» Reading passage
Empedocles6 calls the beneficent principle ‘friendship’ or ‘friendliness,’ and oftentimes he calls Concord [p. 119] ‘sedate of countenance’; the worse principle he calls ‘accursed quarrelling’ and ‘blood-stained strife.’

The adherents of Pythagoras7 include a variety of terms under these categories : under the good they set Unity, the Determinate, the Permanent, the Straight, the Odd, the Square, the Equal, the Righthanded, the Bright; under the bad they set Duality, the Indeterminate, the Moving, the Curved, the Even, the Oblong, the Unequal, the Left-handed, the Dark, on the supposition that these are the underlying principles of creation. For these, however, Anaxagoras postulates Mind and Infinitude, Aristotle8 Form and Privation, and Plato,9 in many passages, as though obscuring and veiling his opinion, names the one of the opposing principles ‘Identity’ and the other ‘Difference’ ; but in his Laws,10 when he had grown considerably older, he asserts, not in circumlocution or symbolically, but. in specific words, that the movement of the Universe is actuated not by one soul, but perhaps by several, and certainly by not less than two, and of these the one is beneficent, and the other is opposed to it and the artificer of things opposed. Between these he leaves a certain third nature, not inanimate nor irrational nor without the power to move of itself,11 as some think, but with dependence on both those others, and desiring the better always and yearning after it and pursuing it, as the succeeding portion of the treatise will make clear, in the [p. 121] endeavour to reconcile the religious beliefs of the Egyptians with this philosophy.12

1 The translation is based on an emendation of Wyttenbach's, which makes the words refer to Chaldean astrology (i.e. the planet under which one is born). Cf. Sextus Empiricus, Adversus Mathematicos, v. 29.

» Assigned task 1
Render this sentence from the passage on opposing principles into Spanish: "The translation is based on an emendation of Wyttenbach's, which makes the words refer to Chaldean astrology (i.e. the planet under which one is born)."
» Assigned task 2
Please carry the passage on opposing principles further, starting right after its final sentence.

Stored dataset items
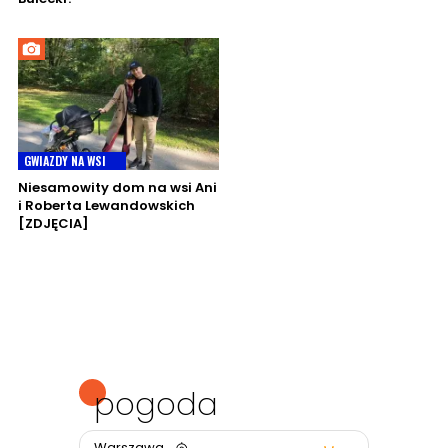
GWIAZDY NA WSI
Niesamowity dom na wsi Ani
i Roberta Lewandowskich
[ZDJĘCIA]
pogoda
Warszawa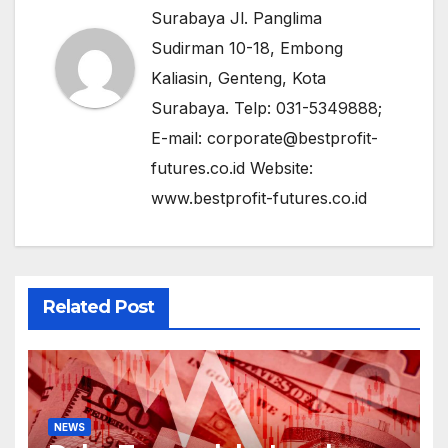
Surabaya Jl. Panglima
Sudirman 10-18, Embong
Kaliasin, Genteng, Kota
Surabaya. Telp: 031-5349888;
E-mail: corporate@bestprofit-
futures.co.id Website:
www.bestprofit-futures.co.id
Related Post
NEWS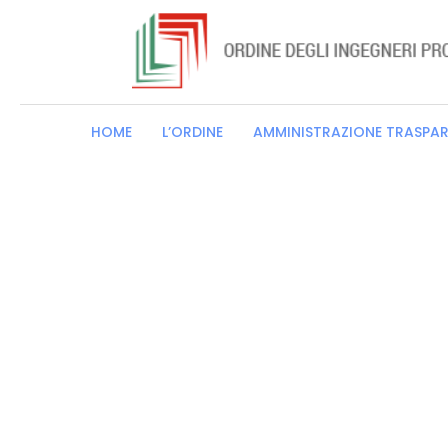
HOME
L’ORDINE
AMMINISTRAZIONE TRASPA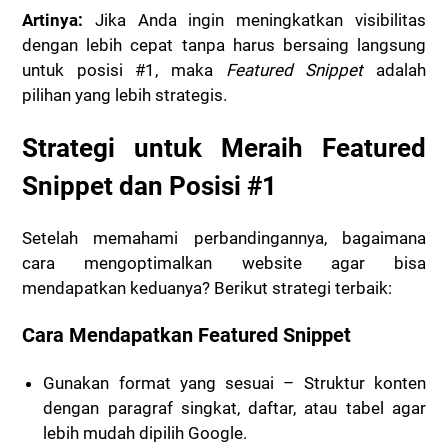
Artinya:
Jika Anda ingin meningkatkan visibilitas
dengan lebih cepat tanpa harus bersaing langsung
untuk posisi #1, maka
Featured Snippet
adalah
pilihan yang lebih strategis.
Strategi untuk Meraih Featured
Snippet dan Posisi #1
Setelah memahami perbandingannya, bagaimana
cara mengoptimalkan website agar bisa
mendapatkan keduanya? Berikut strategi terbaik:
Cara Mendapatkan Featured Snippet
Gunakan format yang sesuai
– Struktur konten
dengan paragraf singkat, daftar, atau tabel agar
lebih mudah dipilih Google.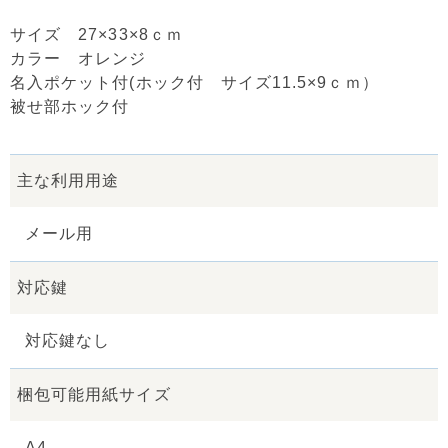
サイズ 27×33×8ｃｍ
カラー オレンジ
名入ポケット付(ホック付 サイズ11.5×9ｃｍ）
被せ部ホック付
主な利用用途
メール用
対応鍵
対応鍵なし
梱包可能用紙サイズ
A4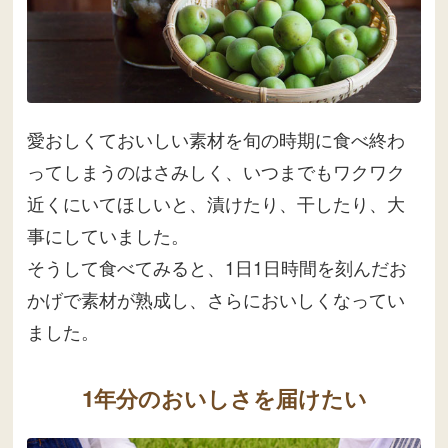
愛おしくておいしい素材を旬の時期に食べ終わ
ってしまうのはさみしく、いつまでもワクワク
近くにいてほしいと、漬けたり、干したり、大
事にしていました。
そうして食べてみると、1日1日時間を刻んだお
かげで素材が熟成し、さらにおいしくなってい
ました。
1年分のおいしさを届けたい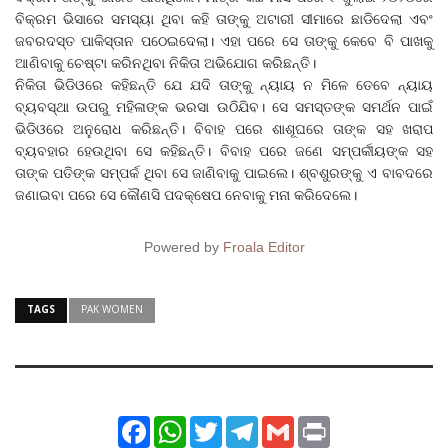
ବିକ୍ରମ ଭିସାରେ ସମସ୍ୟା ଥିବା କହି ତାଙ୍କୁ ଅଟାରୀ ସୀମାରେ ଛାଡିଦେଲା ଏବଂ
ଜବରଦସ୍ତ ପାକିସ୍ତାନ ପଠେଇଦେଲା। ଏହା ପରେ ସେ ତାଙ୍କୁ କେବେ ବି ପାଖକୁ
ଆଣିବାକୁ ଚେଷ୍ଟା କରିନଥିବା ନିକିତା ଅଭିଯୋଗ କରିଛନ୍ତି।
ନିକିତା ଭିଡିଓରେ କହିଛନ୍ତି ଯେ ଯଦି ତାଙ୍କୁ ନ୍ୟାୟ ନ ମିଳେ ତେବେ ନ୍ୟାୟ
ବ୍ୟବସ୍ଥା ଉପରୁ ମହିଳାଙ୍କ ଭରସା ଉଠିଯିବ। ସେ ସମସ୍ତଙ୍କ ସମର୍ଥନ ପାଇଁ
ଭିଡିଓରେ ଅନୁରୋଧ କରିଛନ୍ତି। ବିବାହ ପରେ ଶାଶୂଘରେ ତାଙ୍କ ସହ ଖରାପ
ବ୍ୟବହାର ହେଉଥିବା ସେ କହିଛନ୍ତି। ବିବାହ ପରେ ଜଣେ ସମ୍ପର୍କୀୟଙ୍କ ସହ
ତାଙ୍କ ପତିଙ୍କ ସମ୍ପର୍କ ଥିବା ସେ ଜାଣିବାକୁ ପାଇଲେ। ଶ୍ବଶୁରଙ୍କୁ ଏ ବାବଦରେ
ଜଣାଇବା ପରେ ସେ କୌଣସି ପଦକ୍ଷେପ ନେବାକୁ ମନା କରିଦେଲେ।
Powered by
Froala Editor
TAGS
PAK WOMEN
Facebook
WhatsApp
Twitter
Telegram
Gmail
Print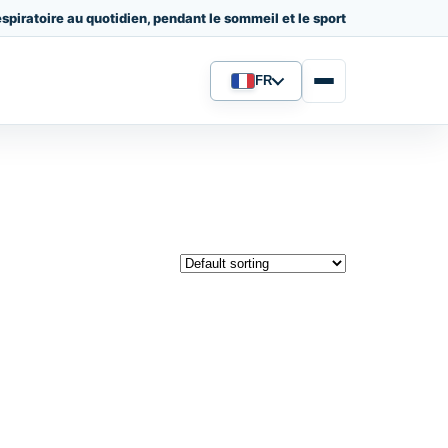
spiratoire au quotidien, pendant le sommeil et le sport
FR
Langue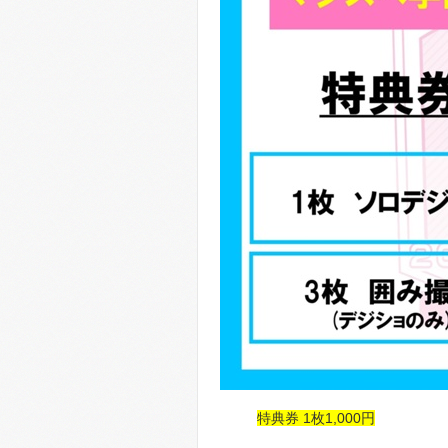
特典券 1枚1,000円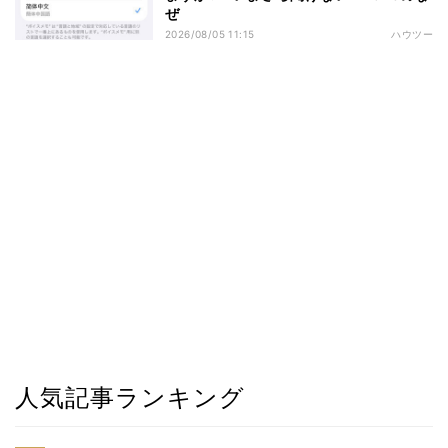
ぜ
2026/08/05 11:15
ハウツー
人気記事ランキング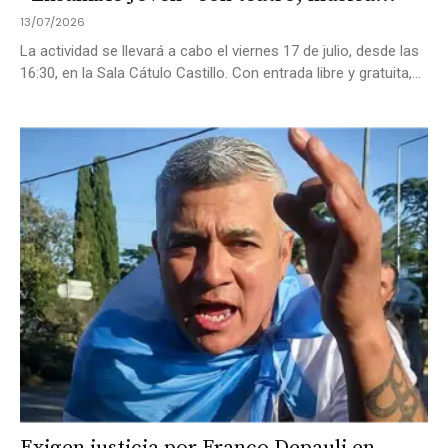
13/07/2026
La actividad se llevará a cabo el viernes 17 de julio, desde las
16:30, en la Sala Cátulo Castillo. Con entrada libre y gratuita,...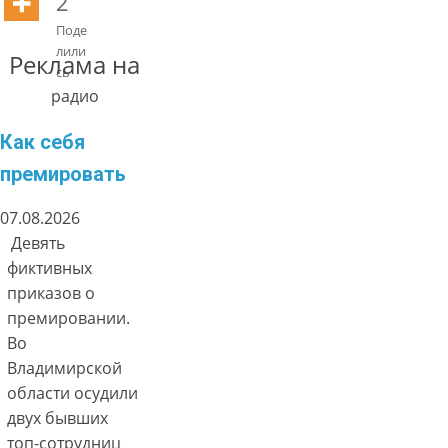
2
Поде
лили
Реклама на
сь
радио
Как себя
премировать
07.08.2026
Девять
фиктивных
приказов о
премировании.
Во
Владимирской
области осудили
двух бывших
топ-сотрудниц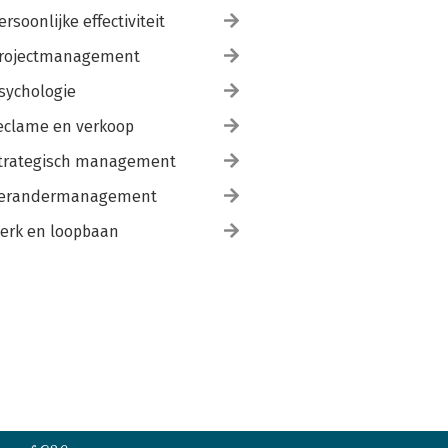
ersoonlijke effectiviteit
rojectmanagement
sychologie
eclame en verkoop
trategisch management
erandermanagement
erk en loopbaan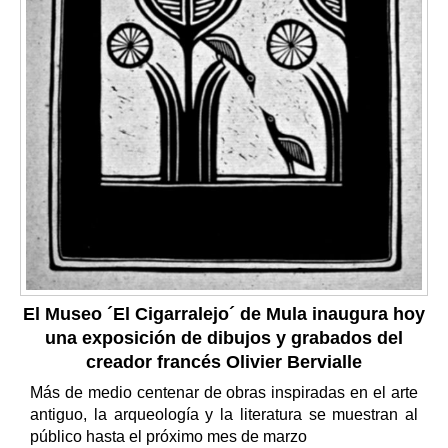
El Museo ´El Cigarralejo´ de Mula inaugura hoy
una exposición de dibujos y grabados del
creador francés Olivier Bervialle
Más de medio centenar de obras inspiradas en el arte
antiguo, la arqueología y la literatura se muestran al
público hasta el próximo mes de marzo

» Task result 1
La traducción se basa en una enmienda de Wyttenbach, que hace que las palabras se refieran a la astrología caldea (es decir, al planeta bajo el cual se nace).

» Task result 2
2 That is, from Love and War.

3 Diels, Frag. der Vorsokratiker, i. p. 88, no. b 53.

4 Il. xviii. 107, but Plutarch modifies the line to suit his context.

5 Cf. Moralia, 604 a; Origen, Against Celsus, vi. 42; Diels, Frag. der Vorsokratiker, i. p. 96, no. b 94.

6 Ibid. p. 232, Empedocles, no. 18; p. 239, no. 17, 1. 19; and p. 269, no. 122 (=Moralia, 474 b).

7 Cf. Moralia, 881 e, and Aristotle, Metaphysics, i. 5 (986 a 22).

8 Cf. Aristotle, Metaphysics, i. 9 (990 b).

9 Timaeus, 35 a; cf. Moralia, 441 f.

10 Plato, Laws, 896 d ff.

11 Cf. 374 e, infra.

12 Cf. 372 e and 377 a, infra.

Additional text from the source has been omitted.